◆ **What you have to do**
Isolate every line in the data with the string "reporter" and copy it.
----- Data section
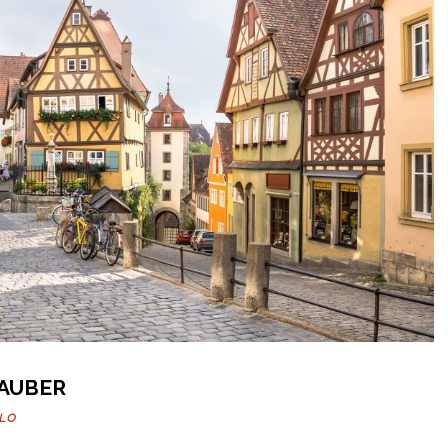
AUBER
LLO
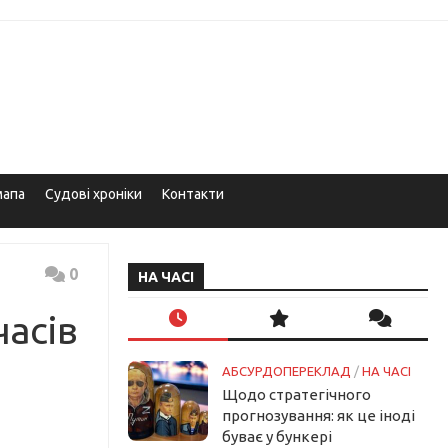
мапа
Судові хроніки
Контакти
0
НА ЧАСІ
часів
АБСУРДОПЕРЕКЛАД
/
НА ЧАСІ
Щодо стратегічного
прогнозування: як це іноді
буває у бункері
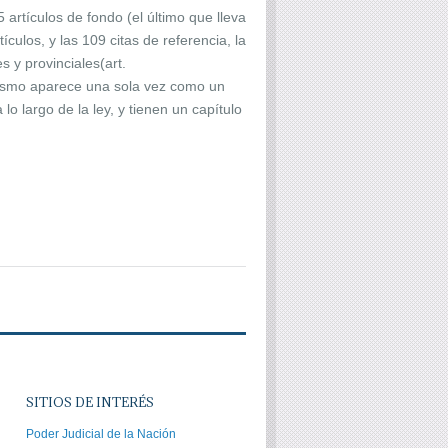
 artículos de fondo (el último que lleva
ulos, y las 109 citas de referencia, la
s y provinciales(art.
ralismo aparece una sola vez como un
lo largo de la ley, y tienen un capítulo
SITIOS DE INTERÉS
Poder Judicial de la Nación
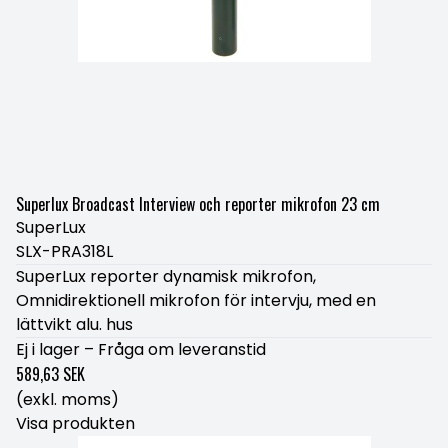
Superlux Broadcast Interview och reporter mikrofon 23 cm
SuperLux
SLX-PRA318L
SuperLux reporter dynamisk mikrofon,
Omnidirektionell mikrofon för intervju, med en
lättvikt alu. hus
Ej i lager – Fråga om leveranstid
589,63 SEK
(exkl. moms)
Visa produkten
----------
◆ **Answer to this exercise**
Superlux Broadcast Interview och reporter mikrofon 23 cm
SuperLux reporter dynamisk mikrofon,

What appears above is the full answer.